With the correct entrys a rdp-session will be reopend if it changes the route. No problem, now I'm testing it on an ssh-session.

[ajl119]

Email sent.
password for encrypted zip file containing configuration is monitor

[ajl119]

PS: Yes you are right, RDP will cope with the session dying, but only because RDP supports automatic reconnects and creates a new session without user intervention.

A better example of the problem can be seen with SSH (putty) or VNC sessions to devices on the Internet.

[ajl119]

Hello, please do let me know if you have received our configuration OK and you have been able to access it?
If you have any problems let me know and i will provide another.

[carsten]

Hi,

there was a lot of to do the last days and now I found out that I didn't get your config.

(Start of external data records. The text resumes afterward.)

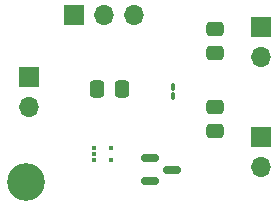
<source format=gbr>
%TF.GenerationSoftware,KiCad,Pcbnew,7.0.1*%
%TF.CreationDate,2023-06-12T23:03:10-04:00*%
%TF.ProjectId,SD Card Activity,53442043-6172-4642-9041-637469766974,rev?*%
%TF.SameCoordinates,Original*%
%TF.FileFunction,Soldermask,Top*%
%TF.FilePolarity,Negative*%
%FSLAX46Y46*%
G04 Gerber Fmt 4.6, Leading zero omitted, Abs format (unit mm)*
G04 Created by KiCad (PCBNEW 7.0.1) date 2023-06-12 23:03:10*
%MOMM*%
%LPD*%
G01*
G04 APERTURE LIST*
G04 Aperture macros list*
%AMRoundRect*
0 Rectangle with rounded corners*
0 $1 Rounding radius*
0 $2 $3 $4 $5 $6 $7 $8 $9 X,Y pos of 4 corners*
0 Add a 4 corners polygon primitive as box body*
4,1,4,$2,$3,$4,$5,$6,$7,$8,$9,$2,$3,0*
0 Add four circle primitives for the rounded corners*
1,1,$1+$1,$2,$3*
1,1,$1+$1,$4,$5*
1,1,$1+$1,$6,$7*
1,1,$1+$1,$8,$9*
0 Add four rect primitives between the rounded corners*
20,1,$1+$1,$2,$3,$4,$5,0*
20,1,$1+$1,$4,$5,$6,$7,0*
20,1,$1+$1,$6,$7,$8,$9,0*
20,1,$1+$1,$8,$9,$2,$3,0*%
G04 Aperture macros list end*
%ADD10R,1.700000X1.700000*%
%ADD11O,1.700000X1.700000*%
%ADD12RoundRect,0.250000X0.475000X-0.337500X0.475000X0.337500X-0.475000X0.337500X-0.475000X-0.337500X0*%
%ADD13RoundRect,0.250000X-0.337500X-0.475000X0.337500X-0.475000X0.337500X0.475000X-0.337500X0.475000X0*%
%ADD14RoundRect,0.100000X0.100000X-0.217500X0.100000X0.217500X-0.100000X0.217500X-0.100000X-0.217500X0*%
%ADD15RoundRect,0.150000X-0.587500X-0.150000X0.587500X-0.150000X0.587500X0.150000X-0.587500X0.150000X0*%
%ADD16R,0.450000X0.300000*%
%ADD17C,3.200000*%
G04 APERTURE END LIST*
D10*
%TO.C,J2*%
X157620000Y-73150000D03*
D11*
X157620000Y-75690000D03*
%TD*%
%TO.C,J4*%
X146855000Y-62775000D03*
X144315000Y-62775000D03*
D10*
X141775000Y-62775000D03*
%TD*%
%TO.C,J3*%
X157600000Y-63860000D03*
D11*
X157600000Y-66400000D03*
%TD*%
D10*
%TO.C,J1*%
X137922000Y-68072000D03*
D11*
X137922000Y-70612000D03*
%TD*%
D12*
%TO.C,R2*%
X153670000Y-70569000D03*
X153670000Y-72644000D03*
%TD*%
%TO.C,R1*%
X153670000Y-63986500D03*
X153670000Y-66061500D03*
%TD*%
D13*
%TO.C,C1*%
X143742500Y-69088000D03*
X145817500Y-69088000D03*
%TD*%
D14*
%TO.C,D1*%
X150114000Y-69698000D03*
X150114000Y-68883000D03*
%TD*%
D15*
%TO.C,Q1*%
X148225000Y-74950000D03*
X148225000Y-76850000D03*
X150100000Y-75900000D03*
%TD*%
D16*
%TO.C,U1*%
X143500000Y-74100000D03*
X143500000Y-74600000D03*
X143500000Y-75100000D03*
X144900000Y-75100000D03*
X144900000Y-74100000D03*
%TD*%
D17*
%TO.C,REF\u002A\u002A*%
X137668000Y-76962000D03*
%TD*%
M02*

</source>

With ssh the session always dies if the route changes.

Can you set up a keep alive request for the connection, I think this should hold the session. Under putty it is possible.

[ajl119]

Hello, I'm sorry to sound like a nag, but this really isn't good enough.

These are just quick and dirty workarounds you are suggesting! I should not have to maintain the sessions from the client end, the intermediate routers should be capable of holding the session.
And regardless we use a lot more technologies than just RDP and SSH which don't have the facility for sending keep alive's.

These links quite clearly show a technical example of the problem and what had to be done it fix it;
http://linux.derkeiler.com/Newsgroups/c ... 00045.html
http://www.mail-archive.com/lartc@mailm ... 15079.html

Please implement the fix in the Securepoint firewall. Please.

PS. I have sent my configuration again to support@securepoint.de same password as detailed 4 posts above
Thank you for your time on this.

[ajl119]

PS. I sent the configuration file as a zip file, does you mail server block password protected ZIP files?

[carsten]

Hi, yes you a right, can you send it as 7zip (.7z)

[ajl119]

Hello, have you received my email OK?
If not I will upload the configuration to a file share site.